**Work request**
Would you restate each line of the data below word for word, without its pictures?

(Images with pose keypoints)
◆ ◆ ◆ ◆ ◆ ◆ ◆

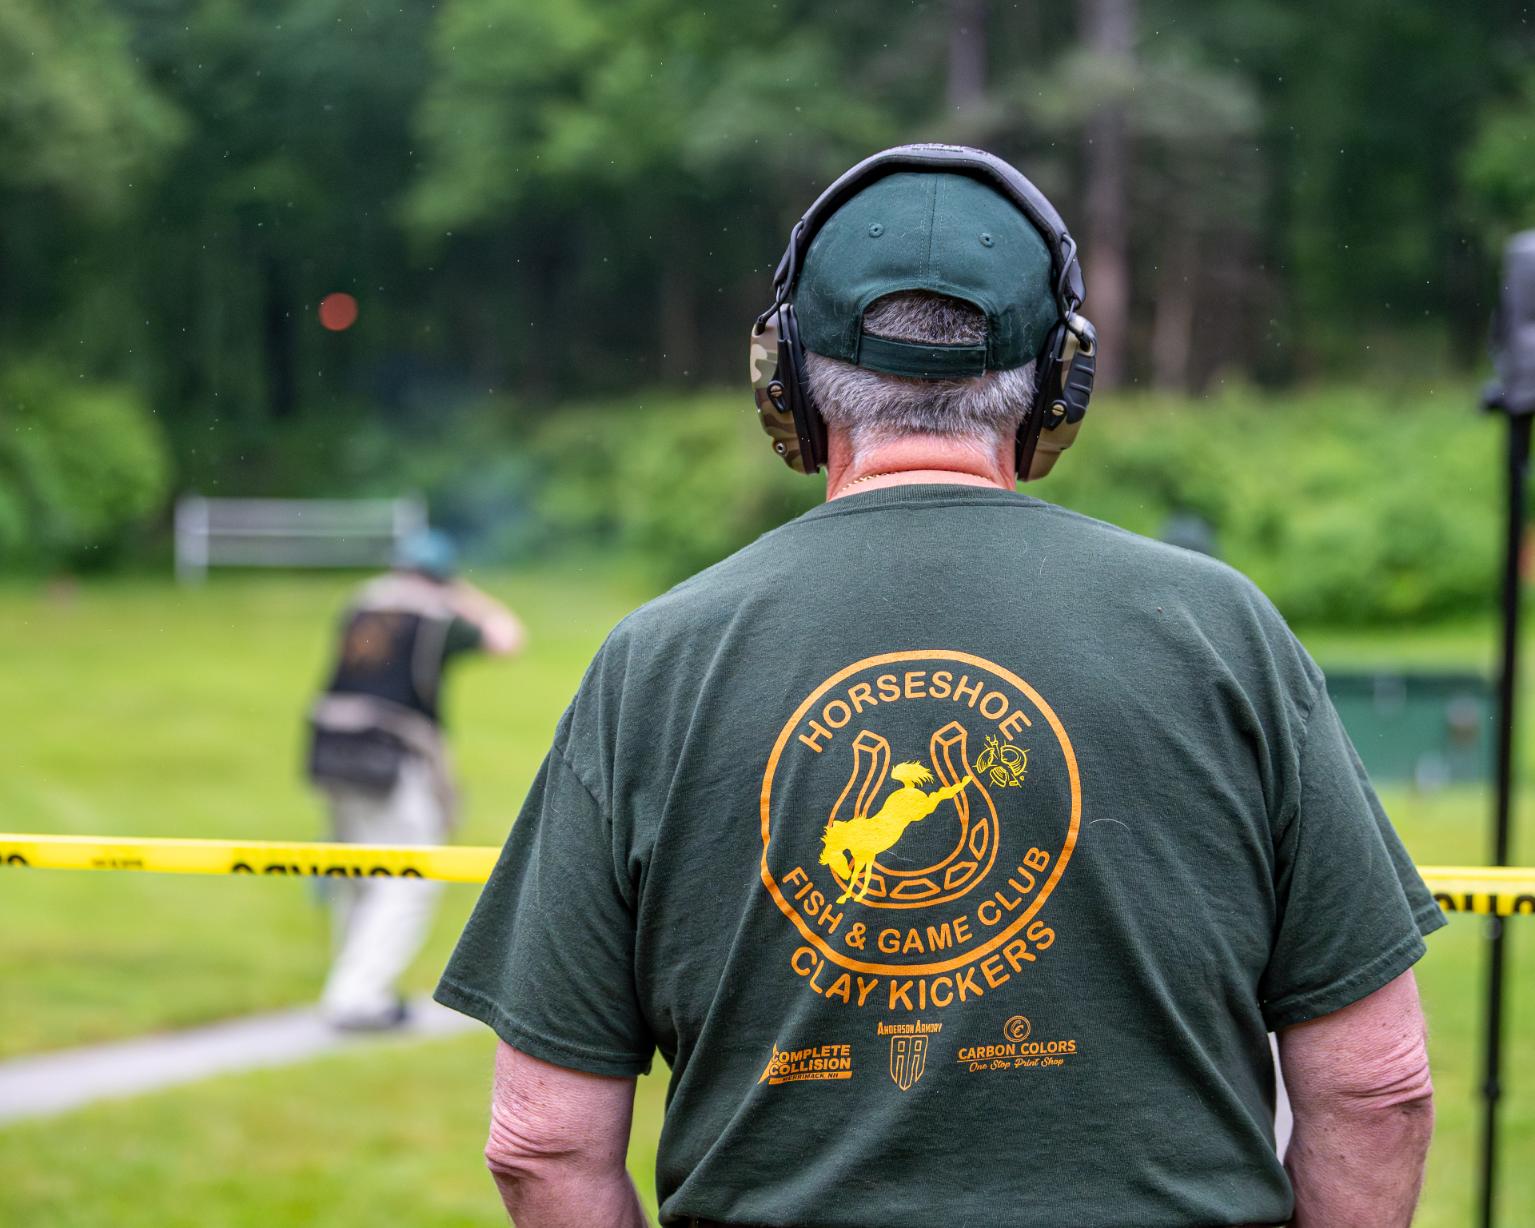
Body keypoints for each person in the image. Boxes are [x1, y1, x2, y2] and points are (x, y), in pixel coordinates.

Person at [435, 146, 1442, 1227]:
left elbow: (542, 1142)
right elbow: (1375, 1090)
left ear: (784, 377)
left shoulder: (653, 662)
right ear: (1059, 382)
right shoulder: (1219, 631)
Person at [307, 528, 522, 1030]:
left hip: (330, 746)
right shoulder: (435, 614)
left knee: (357, 874)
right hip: (390, 753)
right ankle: (358, 996)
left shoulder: (360, 602)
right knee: (410, 877)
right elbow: (507, 638)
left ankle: (352, 985)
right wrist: (463, 595)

◆ ◆ ◆ ◆ ◆ ◆ ◆

**Response to this task**
Body keypoints for each person in the image. Boxes are [x1, y1, x2, y2] and points are (x, y), in pixel coordinates.

Person at [435, 146, 1442, 1227]:
left elbow: (542, 1142)
right elbow: (1375, 1090)
left ear: (784, 377)
left shoulder: (653, 662)
right ear: (1059, 382)
right shoulder: (1219, 631)
Person at [307, 528, 522, 1030]:
left hip: (330, 746)
right shoulder: (435, 614)
left knee: (357, 874)
right hip: (390, 753)
right ankle: (358, 996)
left shoulder: (360, 602)
right knee: (410, 877)
right elbow: (507, 638)
left ankle: (352, 985)
right wrist: (463, 595)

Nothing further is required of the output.